Even though it is a bit counter-intuitive, coral reef actually thrive in areas with low nutrient levels. That is because corals eat plankton, and do not actually absorb nutrients form the water. Having excess nutrients in the water can lead to an increase in the amount of bacteria, biofilm, and macro-algae growth on the reef, which negatively impacts coral health and survival. Sources on nutrients may be sea based (upwelling, changing currents, etc.) But most notably stem from human activities on land such as agriculture, deforestation, erosion, development, sewage, etc. The two most important limiting nutrients concerning human impacts to reefs are phosphates and nitrates/nitrites.
In our program, nutrient levels are mostly inferred using indicator species (ie algae growth) of the EMP. We also have a colorimeter to quantitively measure nutrient levels when necessary.
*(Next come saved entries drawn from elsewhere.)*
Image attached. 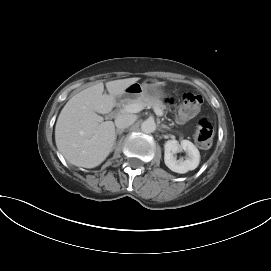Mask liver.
Returning a JSON list of instances; mask_svg holds the SVG:
<instances>
[{"label":"liver","mask_w":271,"mask_h":271,"mask_svg":"<svg viewBox=\"0 0 271 271\" xmlns=\"http://www.w3.org/2000/svg\"><path fill=\"white\" fill-rule=\"evenodd\" d=\"M140 78L133 77L99 82L74 95L61 110L55 127V141L59 152L71 164L94 168L110 154L115 143V126L98 114L109 113L116 98Z\"/></svg>","instance_id":"6515ba94"}]
</instances>
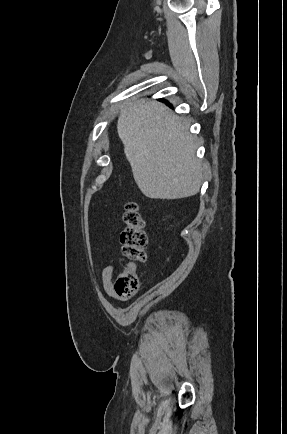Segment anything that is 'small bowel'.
<instances>
[{"label":"small bowel","mask_w":287,"mask_h":434,"mask_svg":"<svg viewBox=\"0 0 287 434\" xmlns=\"http://www.w3.org/2000/svg\"><path fill=\"white\" fill-rule=\"evenodd\" d=\"M114 267L111 265L104 266L101 270V283L102 287L107 295L110 297H116L113 289V278Z\"/></svg>","instance_id":"obj_1"}]
</instances>
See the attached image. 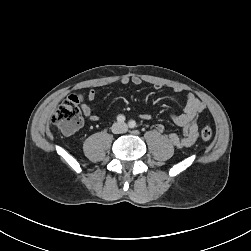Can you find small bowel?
<instances>
[{
  "label": "small bowel",
  "mask_w": 251,
  "mask_h": 251,
  "mask_svg": "<svg viewBox=\"0 0 251 251\" xmlns=\"http://www.w3.org/2000/svg\"><path fill=\"white\" fill-rule=\"evenodd\" d=\"M122 85L133 84L140 85L142 80L138 76L128 77L124 76L120 79ZM154 89L159 90L162 88L161 84H154ZM176 93L182 92L181 88L176 87L174 89ZM96 98V91L91 89L87 93V99L93 101ZM205 104L193 93H188L186 95L185 103L183 106V113L176 114L171 113V120L179 127L183 129L182 136L176 133H170L168 139L170 143L177 149H186L193 146L198 138L199 123L198 119L200 114L204 111ZM81 110L83 114L91 121L96 122L100 119L97 113H94L92 109L85 103L81 105ZM140 119L149 120L151 118L150 114L141 113L138 115ZM156 129L159 132L165 131V127L162 124H157Z\"/></svg>",
  "instance_id": "1"
}]
</instances>
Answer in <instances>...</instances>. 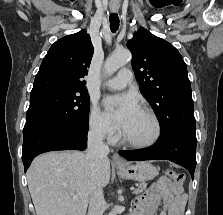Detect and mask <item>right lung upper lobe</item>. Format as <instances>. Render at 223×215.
<instances>
[{
	"label": "right lung upper lobe",
	"mask_w": 223,
	"mask_h": 215,
	"mask_svg": "<svg viewBox=\"0 0 223 215\" xmlns=\"http://www.w3.org/2000/svg\"><path fill=\"white\" fill-rule=\"evenodd\" d=\"M93 51L90 36L84 30L57 40L42 61L31 93L60 91L86 95L82 78L87 75Z\"/></svg>",
	"instance_id": "cb5924a9"
}]
</instances>
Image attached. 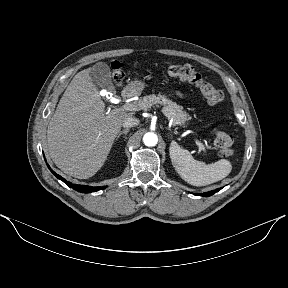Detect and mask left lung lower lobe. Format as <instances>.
<instances>
[{
	"instance_id": "left-lung-lower-lobe-1",
	"label": "left lung lower lobe",
	"mask_w": 288,
	"mask_h": 288,
	"mask_svg": "<svg viewBox=\"0 0 288 288\" xmlns=\"http://www.w3.org/2000/svg\"><path fill=\"white\" fill-rule=\"evenodd\" d=\"M220 189L221 188H218V189H215V190H212L209 192H205V193H201V194H197V195L204 196V197L211 196V195L215 194L216 192H218Z\"/></svg>"
}]
</instances>
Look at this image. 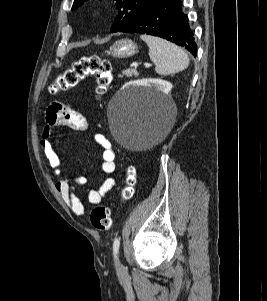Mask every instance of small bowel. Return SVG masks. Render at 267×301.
I'll return each instance as SVG.
<instances>
[{
	"label": "small bowel",
	"mask_w": 267,
	"mask_h": 301,
	"mask_svg": "<svg viewBox=\"0 0 267 301\" xmlns=\"http://www.w3.org/2000/svg\"><path fill=\"white\" fill-rule=\"evenodd\" d=\"M61 127H68L75 131H87L86 117L78 110L72 109L61 102L52 103L45 114V126L42 131L41 146L45 158L56 178V189L66 205L78 216H83L85 208L75 194L76 187H83L87 183L85 177H70L62 166L61 159L50 139ZM94 142L101 148V169L105 174L115 171V152L110 141L101 134L93 135ZM114 177L105 178L97 189H87V199L90 204H99L106 194L115 186Z\"/></svg>",
	"instance_id": "c3829d8e"
}]
</instances>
Turbidity is a measurement of the clarity of the water, clear water would have a low turbidity, whereas dirty or unclear water would have a high turbidity. This measurement is affected by many different factors such as the amount of suspended sediment, dissolved solids, micro-algae, etc. For divers, this is usually just known as ‘the viz’.
In our program, we use a device called a Secci Disk to evaluate the vertical or horizontal visibility of the sea water on all our dives. This is measured in meters, and represents light penetration. When more accurate values are necessary, we also have a colorimeter to measure turbidity of water samples.
Sedimentation rates fluctuate throughout the year based on currents, upwelling, etc. But generally, in a healthy reef system sedimentation rates would be very low, as corals are easily stressed by sediment. Sediment is also a medium for bacteria growth, and reefs with high sedimentation rates tend to have higher rates of disease. Sources of sedimentation tend to stem from on-land activates such as agriculture, construction, deforestation, development, etc. This is usually most pronounced following storms. In sea sources of sediment include dredging, trawling, and other activities which disturb the sea bed.
In our program, we monitor sedimentation rates using sediment traps. These are essentially cups that are left on the reef for a set period of time then collected. The contents are then filtered, dried, and weighed to measure the rate of sedimentation for that reef.
Current Flow and Hydrodynamics
Water currents bring in fresh nutrients, food, and gases to our reefs. Currents can affect bleaching and recovery rates, as well as many other factors on the reefs. In our program, we use a flow meter to measure current speed and direction.